The information shown below for each variable is displayed in the Variable Specifications Editor (accessible by selecting All Variable Specs from the Data menu).
- Research question
- The purpose of the study is to analyze the correlates of poverty, that is, the variables that best predict the percent of families below the poverty line in a county. Thus, you will treat variable 3 (Pt_Poor) as the dependent or criterion variable, and all other variables as the independent or predictor variables.
Setting up the analysis. With one exception (V-fold cross-validation), we will use the default analysis options in the General Classification and Regression Trees Models (GC&RT) module. Select this command from the Data Mining menu to display the Startup Panel. Select Standard C&RT as the Type of analysis (i.e., accept the default) and click OK to display the Standard C&RT Specifications dialog. On the Quick tab, click the Variables button and select PT_POOR as the dependent variable, and all others as the continuous predictor variables. Do not select the Categorical response option in this example, as PT_POOR (percent of families below poverty level) contains continuous data.
Next click on the Validation tab and select the V-fold cross-validation check box. As described in the Introductory Overview, this option is particularly useful in cases when the data file is not very large to derive a more stable estimate for the right-size tree. Next click OK to begin the analysis; the progress of the computations are indicated in a Computing... dialog, and then the GC&RT Results dialog will be displayed.
- Reviewing Results
- Click the Tree graph button on the
Results dialog - Summary tab.
The solution appears to be very simple and straightforward. Click the Tree browser button to further review the details of the solution: The Workbook Tree Browser (see Reviewing Large Trees: Unique Analysis Management Tools in the Introductory Overview - Basic Ideas Part II) summarizes the tree as well as the split conditions and (classification) statistics for each splitting (intermediate) node (indicated by ) or terminal node ( ).
One of the useful features of the Workbook Tree Browser (see also General Computation Issues and Unique Solutions of STATISTICA C&RT in Introductory Overview - Basic Ideas Part II) is the ability to review "animations" of the final solution. Start by highlighting (clicking on) Node 1. Then use the arrow keys on your keyboard to move down the nodes of the tree. You can clearly see how the consecutive splits produce nodes of increasing purity, i.e., homogeneity of responses as indicated by the smaller standard deviation of the normal curve.
We will interpret the results shown in this tree in a moment; but next click the Tree sequence button on the Summary tab.

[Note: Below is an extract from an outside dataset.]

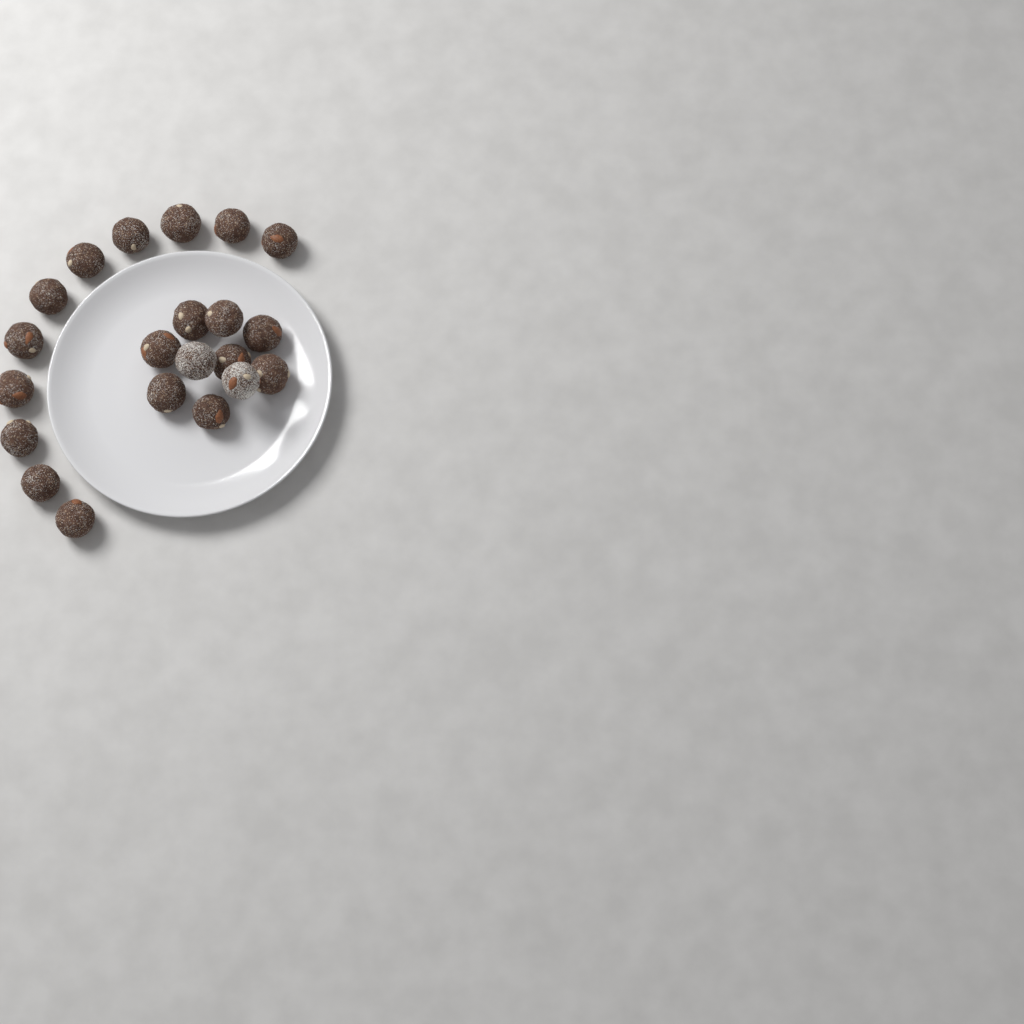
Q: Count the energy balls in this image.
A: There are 21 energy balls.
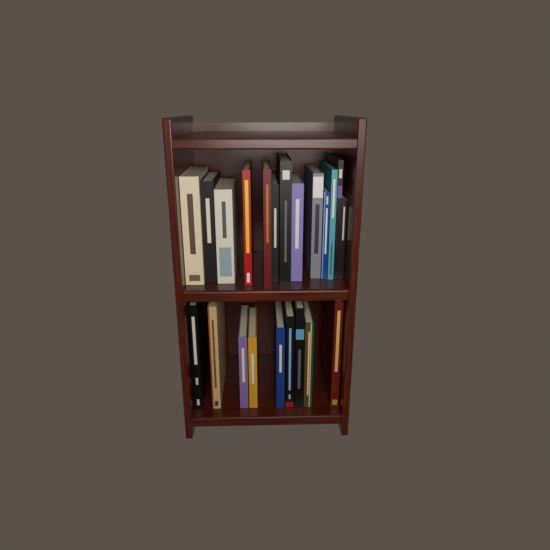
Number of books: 22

Tree number 8 is the least complex tree (least number of terminal nodes) with the lowest cross-validation cost (CV cost); hence it was selected as the "right-size" tree. Click the Cost sequence button to display these results in a graph.
Note how the Resubstitution cost for the sample from which the splits were determined increases as the pruning proceeds (note that as the tree number increases from 1 to 10, the number of terminal nodes decreases, i.e., consecutive tree numbers are increasingly "pruned-back"); this is to be expected since the fit for the data from which the tree was computed will become worse the fewer terminal nodes are included. However, interestingly, the CV (cross-validation sample) cost at first decreases, and clearly "bottoms-out" at tree number 8, indicating that trees 1 through 7 may actually "over-fit" the data, i.e., produced results that were so specific to the sample from which the splits were computed that they led to decreased prediction accuracy in the cross-validation samples (successive v-folds, i.e., randomly drawn cross-validation samples).
It is hard to overestimate the importance of the V-fold cross-validation tool (see the description of this option in Quick specs dialog - Validation tab) for determining and evaluating the "right-size" tree. Without it, in particular in small to moderately sized data sets, it is otherwise very difficult to perform the proper pruning to avoid overfitting of the data and to produce a "good" tree for prediction.
- Interpreting the Results
- Since it looks like the final tree (tree number 8) is, indeed, the "right-size" tree for these data, what do these results tell us about the prediction of poverty in the 30 counties? Return to the
Workbook Tree Browser; there is 1 split nodes (splitting conditions):
If variable PT_PHONE (Percent residences with telephones) is less than 72, the poverty rate appears to be higher; the means are 29.62 vs. 19.18 if this condition is met (PT_PHONE<72), vs. when it is not met (PT_PHONE>=72). This result makes sense: Those counties that are generally more affluent and less poor have more households with phones.
However, these results are easy to summarize and report, and interestingly, also not entirely consistent with the results reported in Example 1: Standard Regression Analysis for the Multiple Regression module.